-- Record excerpts follows --
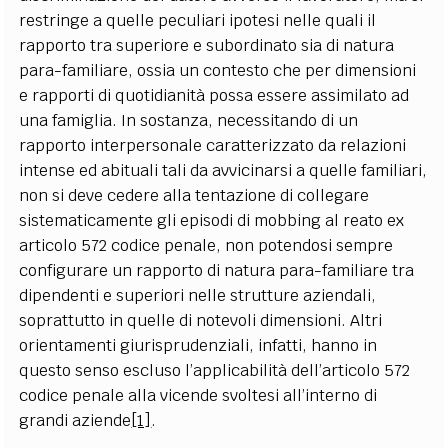
restringe a quelle peculiari ipotesi nelle quali il
rapporto tra superiore e subordinato sia di natura
para-familiare, ossia un contesto che per dimensioni
e rapporti di quotidianità possa essere assimilato ad
una famiglia. In sostanza, necessitando di un
rapporto interpersonale caratterizzato da relazioni
intense ed abituali tali da avvicinarsi a quelle familiari,
non si deve cedere alla tentazione di collegare
sistematicamente gli episodi di mobbing al reato ex
articolo 572 codice penale, non potendosi sempre
configurare un rapporto di natura para-familiare tra
dipendenti e superiori nelle strutture aziendali,
soprattutto in quelle di notevoli dimensioni. Altri
orientamenti giurisprudenziali, infatti, hanno in
questo senso escluso l’applicabilità dell’articolo 572
codice penale alla vicende svoltesi all’interno di
grandi aziende
[1]
.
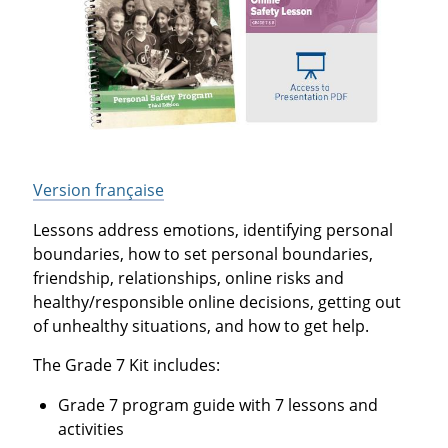
Version française
Lessons address emotions, identifying personal
boundaries, how to set personal boundaries,
friendship, relationships, online risks and
healthy/responsible online decisions, getting out
of unhealthy situations, and how to get help.
The Grade 7 Kit includes:
Grade 7 program guide with 7 lessons and
activities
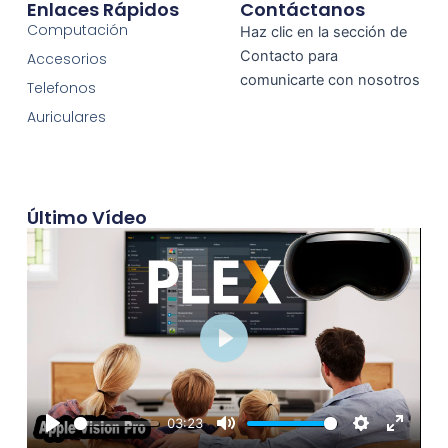
Enlaces Rápidos
Contáctanos
Computación
Haz clic en la sección de
Contacto para
Accesorios
comunicarte con nosotros
Telefonos
Auriculares
Último Vídeo
Play
03:23
Play
Mute
Settings
Enter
-- Record excerpts concluded --
## Action item
The answer must be exactly the lines from the one containing "Contáctanos" through the final line of the data, both ends included, and nothing else.

## Completed task
Contáctanos
Computación
Haz clic en la sección de
Contacto para
Accesorios
comunicarte con nosotros
Telefonos
Auriculares
Último Vídeo
Play
03:23
Play
Mute
Settings
Enter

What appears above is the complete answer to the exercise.